Graph Representation Learning in the Presence of Community Outliers


Tutorial at ECAI 2020

Slides used in the tutorial can be found here.

Introduction

Graph representation learning (also known as graph embedding) has received a significant amount of interest from the network analysis and general artificial intelligence community. Here, the goal is to learn vector representation of the nodes of a graph (or the entire graph itself) which can then be used with any standard machine learning algorithms for different graph mining tasks. However, real world networks come with community outliers, which violate the overall community structure of the graph. The presence of the outlier nodes are not known and they are often difficult to detect. As these outlier nodes are connected to other nodes in the graph randomly, state-of-the-art graph representation algorithms suffer heavily in the presence of even a small number of community outlier nodes in a graph. Thus, it is important to minimize the effect of outlier nodes while generating the representation of the other nodes in the network.

In this tutorial, we start with giving a high level overview of the state-of-the-art node representation learning algorithms such as random walk based unsupervised algorithms, graph neural network based semi-supervised algorithms, etc. We introduce different types of community outliers in a graph and show their adverse effect on the node embedding algorithms. We will cover in details about all the state-of-the-art recently proposed node representation algorithms which minimize the adverse effect of the outlier nodes in the representation learning framework. All these algorithms integrate outlier detection and node embedding into a single optimization framework. We also cover detailed experimental analysis and comparisons before concluding the tutorial.

As part of this tutorial we will be covering following points

  • Motivation
    We motivate the paradigm of graph representation learning, node embedding and outlier detection in graphs.

  • Introduction to Graph Representation Learning
    We establish the problem definition for learning node embedding in a graph and discuss upon popular techniques in the area. We cover methods based on random walks (node2vec), matrix factorization (TADW ), deep learning SDNE, semi-supervised and unsupervised graph neural networks (GCN and DGI), etc.

  • Community Outliers in Graphs and Classical Methods of Outlier Detection
    We formulate the notion of communities and community outliers in a graph and address the problem of outlier detection via classical methods like ALTQP-Inc and more advanced methods like Dominant.
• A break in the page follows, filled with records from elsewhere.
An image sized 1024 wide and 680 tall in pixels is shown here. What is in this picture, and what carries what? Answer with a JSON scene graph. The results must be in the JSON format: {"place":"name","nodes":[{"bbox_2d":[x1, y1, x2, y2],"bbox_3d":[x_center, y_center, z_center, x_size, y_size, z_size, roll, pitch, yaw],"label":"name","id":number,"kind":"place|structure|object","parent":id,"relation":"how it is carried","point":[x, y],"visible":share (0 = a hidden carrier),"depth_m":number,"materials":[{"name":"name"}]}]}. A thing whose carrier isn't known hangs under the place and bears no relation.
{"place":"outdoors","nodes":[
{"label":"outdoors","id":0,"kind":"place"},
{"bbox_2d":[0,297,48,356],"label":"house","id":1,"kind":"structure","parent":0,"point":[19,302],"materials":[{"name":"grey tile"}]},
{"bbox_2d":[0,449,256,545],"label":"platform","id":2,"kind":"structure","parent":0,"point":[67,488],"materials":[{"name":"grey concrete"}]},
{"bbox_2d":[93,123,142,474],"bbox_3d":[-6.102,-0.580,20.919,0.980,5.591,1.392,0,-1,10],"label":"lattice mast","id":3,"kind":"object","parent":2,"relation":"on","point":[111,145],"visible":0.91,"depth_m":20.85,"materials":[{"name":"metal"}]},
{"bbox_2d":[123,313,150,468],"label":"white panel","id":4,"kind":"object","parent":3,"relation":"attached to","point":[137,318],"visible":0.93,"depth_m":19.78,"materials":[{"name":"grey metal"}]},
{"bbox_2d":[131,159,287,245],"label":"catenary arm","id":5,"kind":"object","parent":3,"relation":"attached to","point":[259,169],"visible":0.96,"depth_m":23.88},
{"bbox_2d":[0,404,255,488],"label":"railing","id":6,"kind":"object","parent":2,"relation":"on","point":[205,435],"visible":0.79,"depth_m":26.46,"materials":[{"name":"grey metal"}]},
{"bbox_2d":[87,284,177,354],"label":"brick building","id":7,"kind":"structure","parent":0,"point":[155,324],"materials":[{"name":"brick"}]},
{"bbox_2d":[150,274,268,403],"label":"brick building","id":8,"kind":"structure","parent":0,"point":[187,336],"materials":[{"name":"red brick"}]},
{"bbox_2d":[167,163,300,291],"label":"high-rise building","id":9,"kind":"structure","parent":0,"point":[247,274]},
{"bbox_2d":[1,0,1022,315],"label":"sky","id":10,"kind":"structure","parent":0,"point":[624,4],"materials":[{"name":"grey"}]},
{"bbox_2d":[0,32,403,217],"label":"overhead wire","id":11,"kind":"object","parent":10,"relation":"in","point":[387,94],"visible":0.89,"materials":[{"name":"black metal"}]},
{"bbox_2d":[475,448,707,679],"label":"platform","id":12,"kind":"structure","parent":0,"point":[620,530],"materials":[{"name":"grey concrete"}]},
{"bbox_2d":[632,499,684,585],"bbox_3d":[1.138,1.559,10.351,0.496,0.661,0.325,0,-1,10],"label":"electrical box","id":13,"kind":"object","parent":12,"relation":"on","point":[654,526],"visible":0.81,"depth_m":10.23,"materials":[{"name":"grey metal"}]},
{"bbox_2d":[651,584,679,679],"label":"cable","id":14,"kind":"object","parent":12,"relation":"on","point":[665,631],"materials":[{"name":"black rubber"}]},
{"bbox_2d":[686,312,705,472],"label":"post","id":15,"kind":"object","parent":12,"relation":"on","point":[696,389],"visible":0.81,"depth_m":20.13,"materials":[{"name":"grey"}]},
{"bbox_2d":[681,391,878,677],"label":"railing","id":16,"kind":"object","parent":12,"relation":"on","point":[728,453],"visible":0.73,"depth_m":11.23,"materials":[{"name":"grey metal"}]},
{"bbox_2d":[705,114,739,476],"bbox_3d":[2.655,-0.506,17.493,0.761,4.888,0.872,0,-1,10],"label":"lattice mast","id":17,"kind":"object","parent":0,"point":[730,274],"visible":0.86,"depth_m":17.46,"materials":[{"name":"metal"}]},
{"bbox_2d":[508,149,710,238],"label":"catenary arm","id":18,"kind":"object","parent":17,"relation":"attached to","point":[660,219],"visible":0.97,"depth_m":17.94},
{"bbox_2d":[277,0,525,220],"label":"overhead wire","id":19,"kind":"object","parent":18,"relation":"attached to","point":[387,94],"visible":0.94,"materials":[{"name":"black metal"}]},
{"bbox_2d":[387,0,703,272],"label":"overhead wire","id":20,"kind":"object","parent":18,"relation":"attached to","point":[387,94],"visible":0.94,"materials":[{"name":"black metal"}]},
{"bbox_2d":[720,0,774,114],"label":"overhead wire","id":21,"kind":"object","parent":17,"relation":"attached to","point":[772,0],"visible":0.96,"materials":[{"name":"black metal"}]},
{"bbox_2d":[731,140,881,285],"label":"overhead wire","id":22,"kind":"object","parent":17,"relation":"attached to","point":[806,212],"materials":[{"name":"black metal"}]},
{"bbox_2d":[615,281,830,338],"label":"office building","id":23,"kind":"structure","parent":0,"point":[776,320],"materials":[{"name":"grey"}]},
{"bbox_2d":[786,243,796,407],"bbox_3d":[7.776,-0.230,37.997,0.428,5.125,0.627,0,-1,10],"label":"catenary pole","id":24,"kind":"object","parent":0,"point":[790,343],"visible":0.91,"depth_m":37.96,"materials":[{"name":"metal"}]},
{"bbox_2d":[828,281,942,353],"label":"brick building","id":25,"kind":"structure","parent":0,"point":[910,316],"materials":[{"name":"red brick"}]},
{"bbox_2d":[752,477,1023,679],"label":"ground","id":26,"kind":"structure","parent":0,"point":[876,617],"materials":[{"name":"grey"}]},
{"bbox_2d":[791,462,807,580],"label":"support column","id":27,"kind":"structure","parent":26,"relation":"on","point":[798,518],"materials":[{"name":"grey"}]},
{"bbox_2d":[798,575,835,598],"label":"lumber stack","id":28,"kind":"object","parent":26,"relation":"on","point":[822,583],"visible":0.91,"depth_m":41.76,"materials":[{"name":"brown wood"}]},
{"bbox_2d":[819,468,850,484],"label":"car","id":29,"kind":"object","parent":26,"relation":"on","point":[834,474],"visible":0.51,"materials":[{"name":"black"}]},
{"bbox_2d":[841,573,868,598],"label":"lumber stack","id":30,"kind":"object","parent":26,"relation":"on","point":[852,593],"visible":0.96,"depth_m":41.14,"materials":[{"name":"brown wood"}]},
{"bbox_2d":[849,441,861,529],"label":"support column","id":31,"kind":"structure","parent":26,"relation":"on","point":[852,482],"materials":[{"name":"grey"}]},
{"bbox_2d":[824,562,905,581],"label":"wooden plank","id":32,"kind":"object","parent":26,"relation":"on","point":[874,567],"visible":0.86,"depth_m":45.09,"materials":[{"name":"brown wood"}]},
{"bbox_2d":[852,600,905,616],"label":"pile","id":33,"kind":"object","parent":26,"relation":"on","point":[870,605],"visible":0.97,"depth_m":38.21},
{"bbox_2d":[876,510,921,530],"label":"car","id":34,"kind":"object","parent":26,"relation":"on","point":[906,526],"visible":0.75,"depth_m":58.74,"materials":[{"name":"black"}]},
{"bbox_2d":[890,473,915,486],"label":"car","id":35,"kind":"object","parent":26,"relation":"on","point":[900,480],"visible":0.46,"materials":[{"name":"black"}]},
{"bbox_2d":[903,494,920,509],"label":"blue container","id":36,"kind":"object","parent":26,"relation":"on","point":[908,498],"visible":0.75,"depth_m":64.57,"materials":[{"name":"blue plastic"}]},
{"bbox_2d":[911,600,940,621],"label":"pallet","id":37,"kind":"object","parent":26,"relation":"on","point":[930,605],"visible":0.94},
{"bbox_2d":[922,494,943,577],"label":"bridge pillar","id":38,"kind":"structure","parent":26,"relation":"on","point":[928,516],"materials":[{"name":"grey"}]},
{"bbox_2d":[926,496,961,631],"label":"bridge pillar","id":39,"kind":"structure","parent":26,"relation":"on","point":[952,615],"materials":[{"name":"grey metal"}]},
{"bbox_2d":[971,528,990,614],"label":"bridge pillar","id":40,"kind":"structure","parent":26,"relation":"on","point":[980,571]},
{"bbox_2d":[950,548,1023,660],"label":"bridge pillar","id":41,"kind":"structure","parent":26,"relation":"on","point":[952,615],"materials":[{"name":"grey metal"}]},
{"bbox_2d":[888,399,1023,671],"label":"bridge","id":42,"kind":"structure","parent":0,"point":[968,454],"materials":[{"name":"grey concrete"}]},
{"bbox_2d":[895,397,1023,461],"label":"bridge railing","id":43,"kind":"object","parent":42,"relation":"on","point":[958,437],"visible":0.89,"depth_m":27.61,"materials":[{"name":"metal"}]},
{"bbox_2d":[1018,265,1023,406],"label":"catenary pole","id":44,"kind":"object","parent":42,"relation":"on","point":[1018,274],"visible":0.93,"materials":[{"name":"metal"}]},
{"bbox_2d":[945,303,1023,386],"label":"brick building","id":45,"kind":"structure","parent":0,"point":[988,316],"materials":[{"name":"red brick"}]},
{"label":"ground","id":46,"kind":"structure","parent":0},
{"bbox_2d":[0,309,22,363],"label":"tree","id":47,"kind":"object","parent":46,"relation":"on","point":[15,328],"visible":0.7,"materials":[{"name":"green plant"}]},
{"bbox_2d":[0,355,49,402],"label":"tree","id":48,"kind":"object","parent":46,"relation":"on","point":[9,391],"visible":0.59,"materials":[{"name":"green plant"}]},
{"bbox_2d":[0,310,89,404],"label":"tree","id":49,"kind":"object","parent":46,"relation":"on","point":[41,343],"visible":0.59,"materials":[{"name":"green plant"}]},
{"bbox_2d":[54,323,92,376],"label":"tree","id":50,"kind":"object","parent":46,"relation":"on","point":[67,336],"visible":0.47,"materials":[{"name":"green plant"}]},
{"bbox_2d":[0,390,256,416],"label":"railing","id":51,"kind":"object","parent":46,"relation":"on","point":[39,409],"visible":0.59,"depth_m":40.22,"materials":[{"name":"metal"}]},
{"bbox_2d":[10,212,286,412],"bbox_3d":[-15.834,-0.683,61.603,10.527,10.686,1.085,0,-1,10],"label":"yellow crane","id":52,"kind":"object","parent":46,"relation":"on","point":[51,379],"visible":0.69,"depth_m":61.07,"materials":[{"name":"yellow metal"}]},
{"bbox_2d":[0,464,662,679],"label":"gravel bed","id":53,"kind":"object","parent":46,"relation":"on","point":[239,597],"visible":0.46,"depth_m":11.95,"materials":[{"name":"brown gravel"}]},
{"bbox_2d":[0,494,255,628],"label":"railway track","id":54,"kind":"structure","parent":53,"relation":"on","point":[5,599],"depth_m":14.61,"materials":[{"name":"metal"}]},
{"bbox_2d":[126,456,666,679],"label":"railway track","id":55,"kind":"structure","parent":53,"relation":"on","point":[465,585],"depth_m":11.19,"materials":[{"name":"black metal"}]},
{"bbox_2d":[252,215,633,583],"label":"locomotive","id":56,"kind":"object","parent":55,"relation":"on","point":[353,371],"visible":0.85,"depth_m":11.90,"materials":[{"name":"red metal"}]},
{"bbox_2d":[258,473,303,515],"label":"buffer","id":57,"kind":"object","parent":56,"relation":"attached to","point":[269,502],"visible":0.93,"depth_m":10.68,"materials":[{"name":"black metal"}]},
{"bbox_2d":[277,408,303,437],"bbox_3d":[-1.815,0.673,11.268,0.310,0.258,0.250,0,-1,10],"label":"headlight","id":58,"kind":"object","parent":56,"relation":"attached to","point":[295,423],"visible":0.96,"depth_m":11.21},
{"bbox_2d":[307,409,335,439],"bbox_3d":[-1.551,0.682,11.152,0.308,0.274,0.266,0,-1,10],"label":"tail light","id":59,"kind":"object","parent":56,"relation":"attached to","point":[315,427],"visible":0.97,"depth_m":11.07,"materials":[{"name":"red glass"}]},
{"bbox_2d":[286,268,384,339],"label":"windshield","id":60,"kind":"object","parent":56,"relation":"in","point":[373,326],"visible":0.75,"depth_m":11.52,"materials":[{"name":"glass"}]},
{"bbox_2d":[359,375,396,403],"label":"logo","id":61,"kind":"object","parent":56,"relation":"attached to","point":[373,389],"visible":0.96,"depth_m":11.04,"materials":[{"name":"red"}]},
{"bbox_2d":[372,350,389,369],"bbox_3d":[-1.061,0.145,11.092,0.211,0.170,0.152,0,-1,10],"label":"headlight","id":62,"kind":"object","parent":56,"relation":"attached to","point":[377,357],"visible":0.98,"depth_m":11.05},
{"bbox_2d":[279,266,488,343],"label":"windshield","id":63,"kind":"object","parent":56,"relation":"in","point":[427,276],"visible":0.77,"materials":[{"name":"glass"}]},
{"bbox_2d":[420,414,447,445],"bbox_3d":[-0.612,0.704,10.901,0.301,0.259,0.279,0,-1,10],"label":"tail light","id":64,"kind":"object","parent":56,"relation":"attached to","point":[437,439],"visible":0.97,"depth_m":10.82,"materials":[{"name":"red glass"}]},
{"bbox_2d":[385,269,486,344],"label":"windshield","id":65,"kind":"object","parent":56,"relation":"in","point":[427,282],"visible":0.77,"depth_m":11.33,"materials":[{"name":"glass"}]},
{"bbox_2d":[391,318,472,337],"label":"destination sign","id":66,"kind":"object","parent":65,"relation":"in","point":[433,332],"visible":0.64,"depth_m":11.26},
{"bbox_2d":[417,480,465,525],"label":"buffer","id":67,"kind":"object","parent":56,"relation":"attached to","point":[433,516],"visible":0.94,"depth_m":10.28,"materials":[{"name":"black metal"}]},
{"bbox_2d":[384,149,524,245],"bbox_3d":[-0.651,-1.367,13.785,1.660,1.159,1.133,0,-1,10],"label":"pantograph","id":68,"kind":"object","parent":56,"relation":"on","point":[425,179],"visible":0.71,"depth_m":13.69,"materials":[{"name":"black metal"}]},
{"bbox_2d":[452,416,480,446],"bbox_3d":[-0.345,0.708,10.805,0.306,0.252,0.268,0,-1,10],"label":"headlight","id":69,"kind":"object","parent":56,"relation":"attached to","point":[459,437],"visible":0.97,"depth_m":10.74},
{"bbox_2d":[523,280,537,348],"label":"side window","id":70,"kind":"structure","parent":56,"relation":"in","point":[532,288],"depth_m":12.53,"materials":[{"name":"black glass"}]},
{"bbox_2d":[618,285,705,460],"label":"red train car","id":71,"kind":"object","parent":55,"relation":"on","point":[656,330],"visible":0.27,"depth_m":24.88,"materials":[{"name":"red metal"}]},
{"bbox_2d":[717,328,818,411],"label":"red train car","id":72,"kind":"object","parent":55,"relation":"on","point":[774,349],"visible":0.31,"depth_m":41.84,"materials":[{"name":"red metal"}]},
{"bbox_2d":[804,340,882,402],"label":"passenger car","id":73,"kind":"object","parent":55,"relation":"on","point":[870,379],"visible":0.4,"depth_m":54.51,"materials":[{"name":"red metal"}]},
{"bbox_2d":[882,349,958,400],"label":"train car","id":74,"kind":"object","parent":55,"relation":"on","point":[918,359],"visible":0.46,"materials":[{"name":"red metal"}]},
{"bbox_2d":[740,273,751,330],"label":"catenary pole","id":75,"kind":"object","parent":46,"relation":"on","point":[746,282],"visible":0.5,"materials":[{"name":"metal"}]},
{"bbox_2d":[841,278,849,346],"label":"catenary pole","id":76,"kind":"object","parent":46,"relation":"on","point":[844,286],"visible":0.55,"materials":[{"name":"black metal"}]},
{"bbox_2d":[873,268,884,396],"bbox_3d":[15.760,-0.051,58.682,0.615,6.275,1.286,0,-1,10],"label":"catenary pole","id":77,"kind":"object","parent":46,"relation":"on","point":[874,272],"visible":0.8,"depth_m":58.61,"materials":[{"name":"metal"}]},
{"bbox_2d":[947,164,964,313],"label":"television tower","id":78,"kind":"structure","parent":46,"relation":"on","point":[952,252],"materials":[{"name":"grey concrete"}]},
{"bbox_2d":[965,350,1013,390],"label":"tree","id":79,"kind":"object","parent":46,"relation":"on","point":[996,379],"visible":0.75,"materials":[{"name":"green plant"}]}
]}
  • Node Embedding and Community Outliers
    Community outliers can affect the node representation in a graph in undesirable ways. Decoupled approaches propose to remove outliers prior to learning node embedding. We provide an alternate to this by combining the task of graph representation learning and community outlier detection while explicitly minimizing the effect of outliers.

  • Recent Developments
    Finally, we discuss some recent advancements in the area which include SEANO (SDM 2018), ONE (AAAI 2019), DONE & AdONE (WSDM 2020) and DMGD (ECAI 2020).

About Speakers:

  • Sambaran Bandyopadhyay (sambband@in.ibm.com) is an Advisory Research Engineer at IBM Research, India. He is also a final year PhD student (Aug, 2016 to July, 2020) at the department of Computer Science and Automation at Indian Institute of Science, Bangalore. His areas of research span over graph representation learning, graph neural networks, optimization and computational sustainability. Sambaran has published his research works in top tier AI conferences such as AAAI, IJCAI, KDD, WSDM, ICAPS, ECAI etc. and also has 8 patents filed to USPTO. He has been a member of the technical program committee of the top AI conferences such as ICML, AAAI, ECML-PKDD, etc.

  • Saley Vishal Vivek (vishalsaley@iisc.ac.in) has completed Master of Technology from the department of Computer Science and Automation at Indian Institute of Science, Bangalore. He is currently working as an Applied Scientist at Amazon Machine Learning, India.

  • M. Narasimha Murty (mnm@iisc.ac.in) received the PhD degree from the Indian Institute of Science, Bangalore, India, in 1982. He is currently a professor in the Department of Computer Science and Automation at the Indian Institute of Science. He has guided about 20 PhD students in the areas of pattern recognition and data mining. He has also published around 125 papers in various journals and conference proceedings in these areas. His coauthored work, “Data Clustering: A Review” (with Anil Jain and P.J. Flynn, ACM Computing Surveys, 1999), is among the most popular data mining and computing survey articles downloaded (more than 16,000 citations according to Google Scholar). He is also an elected fellow of the Indian National Academy of Engineering (FNAE), New Delhi, and the National Academy of Sciences (FNASc), Allahabad. In the past, he has worked on several Indo-US projects and visited Michigan State University, East Lansing, and University of Dauphine, Paris. His current research interests primarily span data mining.